Is China Harvesting Organs From Ethnic Minorities?
BioEdge
December 10, 2011
by Michael Cook
China has admitted that it harvests organs from condemned prisoners, but very little information about the practice has emerged in the press. Executed prisoners are believed to account for two-thirds of all transplants, although the government apparently wants to promote a voluntary scheme.
But who are these prisoners? Even less information is available about this, although the Falun Gong, a persecuted indigenous group, claims that its members are being killed for their organs.
A frightening article in the Weekly Standard sheds some light on the situation. Investigative journalist Ethan Gutmann interviewed several Uighur refugees now living in the West who had witnessed the process of organ transplantation. They tell stories of ghastly abuses of political prisoners.
The Uighur ethnic minority live in Xinjiang, the vast, arid Western province of China. They are not Chinese but Turkic; most are Muslims and a few have joined terrorist groups. To smother the possibility of revolt, the government has been encouraging Han Chinese to migrate there. In the 1990s there were riots which resulted in hundreds of deaths and arrests. “When it comes to the first organ harvesting of political prisoners, Xinjiang was ground zero,” says Gutmann.
From what they told him, it appears that prisoners are injected with an anticoagulant. Then they are dispatched with a bullet in the right side of the chest. This leaves them unconscious but still alive. Organs are quickly removed, without anaesthetic, to ensure that they are fresh. They are immediately transplanted to patients, who appear to be mostly Communist Party officials.
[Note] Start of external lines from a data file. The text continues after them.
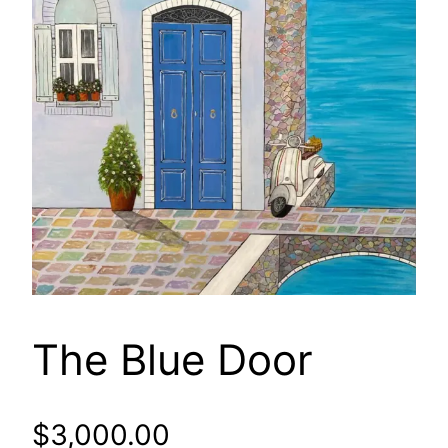
The Blue Door
$
3,000.00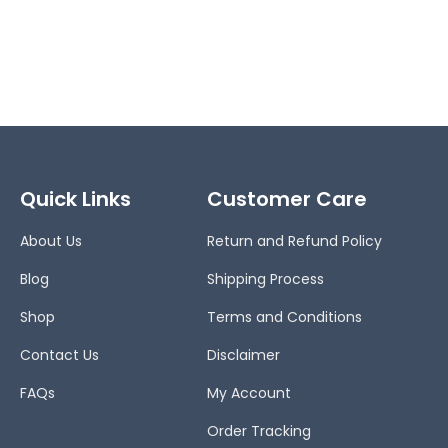
Quick Links
Customer Care
About Us
Return and Refund Policy
Blog
Shipping Process
Shop
Terms and Conditions
Contact Us
Disclaimer
FAQs
My Account
Order Tracking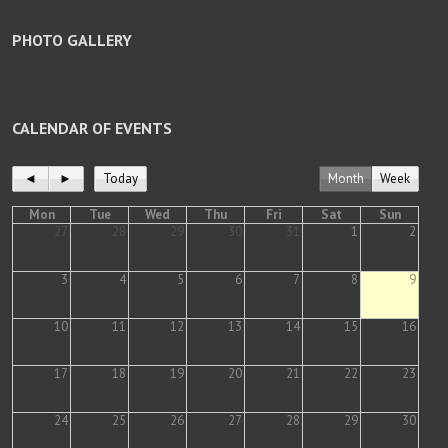
PHOTO GALLERY
CALENDAR OF EVENTS
◄
►
Today
Month
Week
Mon
Tue
Wed
Thu
Fri
Sat
Sun
27
28
29
30
31
1
2
3
4
5
6
7
8
9
10
11
12
13
14
15
16
17
18
19
20
21
22
23
24
25
26
27
28
29
30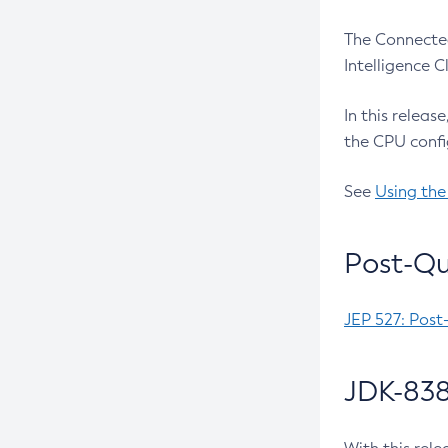
The Connected
Intelligence 
In this releas
the CPU confi
See
Using the
Post-Qu
JEP 527: Post
JDK-838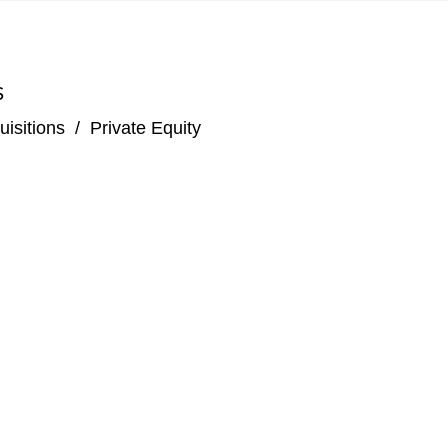
S
isitions
/
Private Equity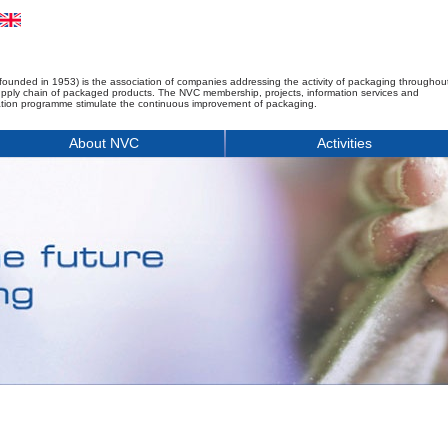
founded in 1953) is the association of companies addressing the activity of packaging throughou
upply chain of packaged products. The NVC membership, projects, information services and
tion programme stimulate the continuous improvement of packaging.
About NVC
Activities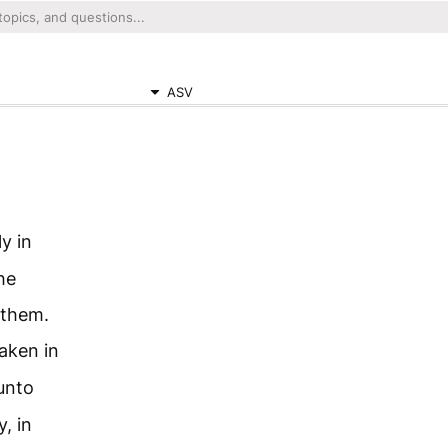
ASV
y in
he
 them.
aken in
unto
, in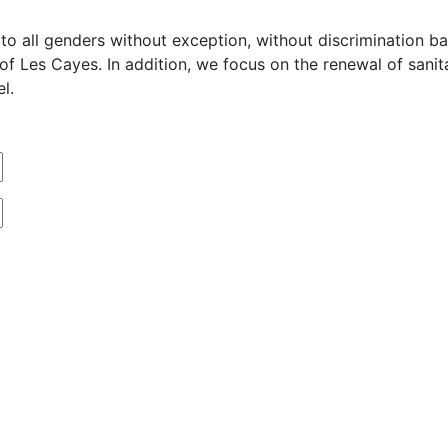
o all genders without exception, without discrimination base
n of Les Cayes. In addition, we focus on the renewal of san
l.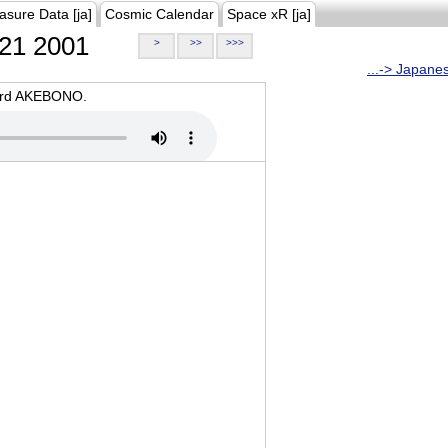
asure Data [ja]
Cosmic Calendar
Space xR [ja]
21 2001
>
>>
>>>
...-> Japane
oard AKEBONO.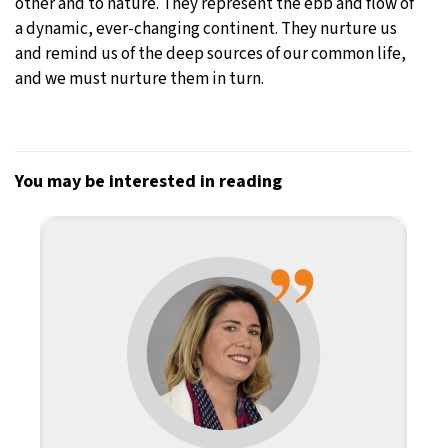
other and to nature. They represent the ebb and flow of
a dynamic, ever-changing continent. They nurture us
and remind us of the deep sources of our common life,
and we must nurture them in turn.
You may be interested in reading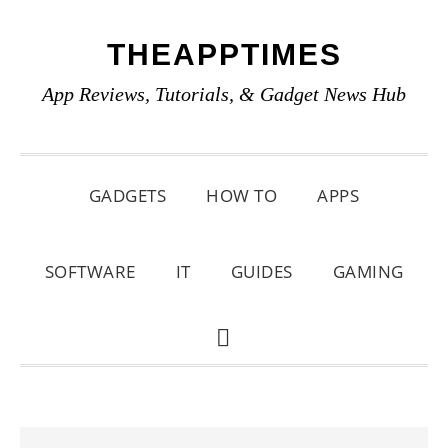
Skip
Skip
Skip
THEAPPTIMES
to
to
to
primary
main
primary
App Reviews, Tutorials, & Gadget News Hub
navigation
content
sidebar
GADGETS
HOW TO
APPS
SOFTWARE
IT
GUIDES
GAMING
SHOW
SEARCH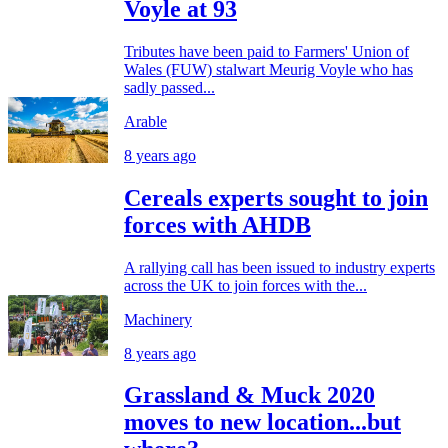
Voyle at 93
Tributes have been paid to Farmers' Union of
Wales (FUW) stalwart Meurig Voyle who has
sadly passed...
Arable
8 years ago
Cereals experts sought to join
forces with AHDB
A rallying call has been issued to industry experts
across the UK to join forces with the...
Machinery
8 years ago
Grassland & Muck 2020
moves to new location...but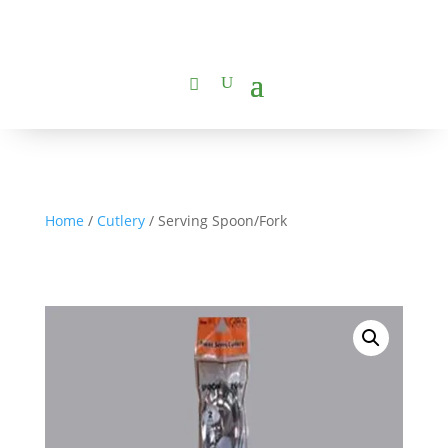
Home
/
Cutlery
/ Serving Spoon/Fork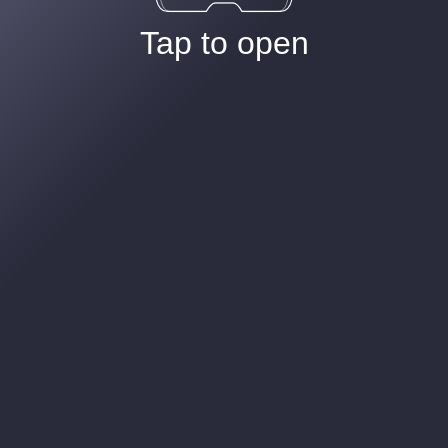
Tap to open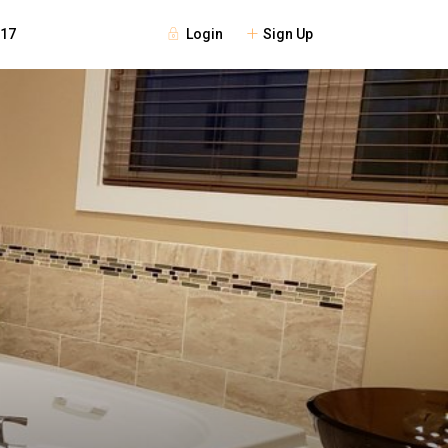
Login
Sign Up
117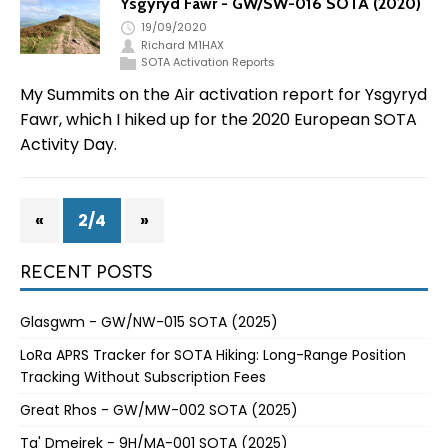
Ysgyryd Fawr - GW/SW-016 SOTA (2020)
19/09/2020
Richard M1HAX
SOTA Activation Reports
My Summits on the Air activation report for Ysgyryd
Fawr, which I hiked up for the 2020 European SOTA
Activity Day.
«
2/4
»
RECENT POSTS
Glasgwm - GW/NW-015 SOTA (2025)
LoRa APRS Tracker for SOTA Hiking: Long-Range Position
Tracking Without Subscription Fees
Great Rhos - GW/MW-002 SOTA (2025)
Ta' Dmejrek - 9H/MA-001 SOTA (2025)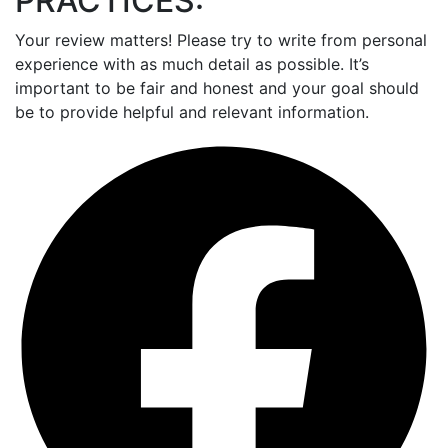
PRACTICES:
Your review matters! Please try to write from personal
experience with as much detail as possible. It’s
important to be fair and honest and your goal should
be to provide helpful and relevant information.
Although most articles on the topic have depicted the prisoners as hardened criminals, Gutmann interviewed an Uighur policeman who told him that organs were harvested from young men arrested in political demonstrations. In the late 1990s, a young Uighur doctor was told “harvesting political prisoners was normal. A growing export. High volume. The military hospitals are leading the way.”
When political unrest died down in Xinjiang, harvesting organs from Falun Gong started.
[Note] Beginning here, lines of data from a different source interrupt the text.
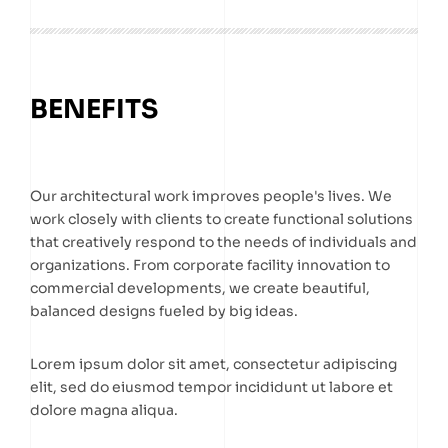
BENEFITS
Our architectural work improves people's lives. We
work closely with clients to create functional solutions
that creatively respond to the needs of individuals and
organizations. From corporate facility innovation to
commercial developments, we create beautiful,
balanced designs fueled by big ideas.
Lorem ipsum dolor sit amet, consectetur adipiscing
elit, sed do eiusmod tempor incididunt ut labore et
dolore magna aliqua.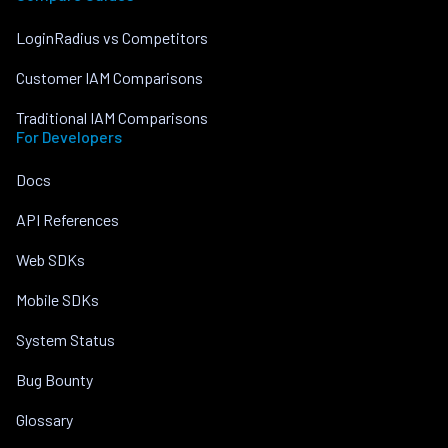
LoginRadius vs Competitors
Customer IAM Comparisons
Traditional IAM Comparisons
For Developers
Docs
API References
Web SDKs
Mobile SDKs
System Status
Bug Bounty
Glossary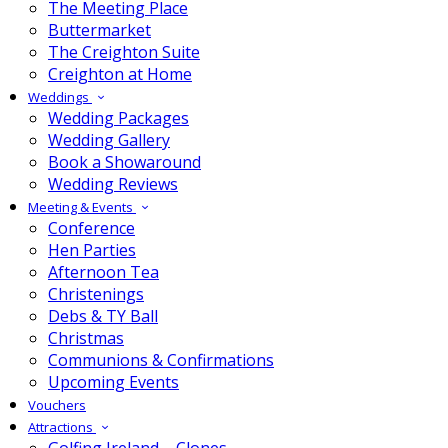
The Meeting Place
Buttermarket
The Creighton Suite
Creighton at Home
Weddings
Wedding Packages
Wedding Gallery
Book a Showaround
Wedding Reviews
Meeting & Events
Conference
Hen Parties
Afternoon Tea
Christenings
Debs & TY Ball
Christmas
Communions & Confirmations
Upcoming Events
Vouchers
Attractions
“By my estimate up to three million Falun Gong practitioners would pass through the Chinese corrections system. Approximately 65,000 would be harvested, hearts still beating, before the 2008 Olympics. An unspecified, significantly smaller, number of House Christians and Tibetans likely met the same fate. By Holocaust standards these are piddling numbers, so let’s be clear: China is not the land of the final solution. But it is the land of the expedient solution.”
After riots in 2009, harvesting from Uighur political prisoners has resumed. Gutmann concludes:
“China, a state rapidly approaching superpower status, has not just committed human rights abuses—that’s old news—but has, for over a decade, perverted the most trusted area of human expertise into performing what is, in the legal parlance of human rights, targeted elimination of a specific group.”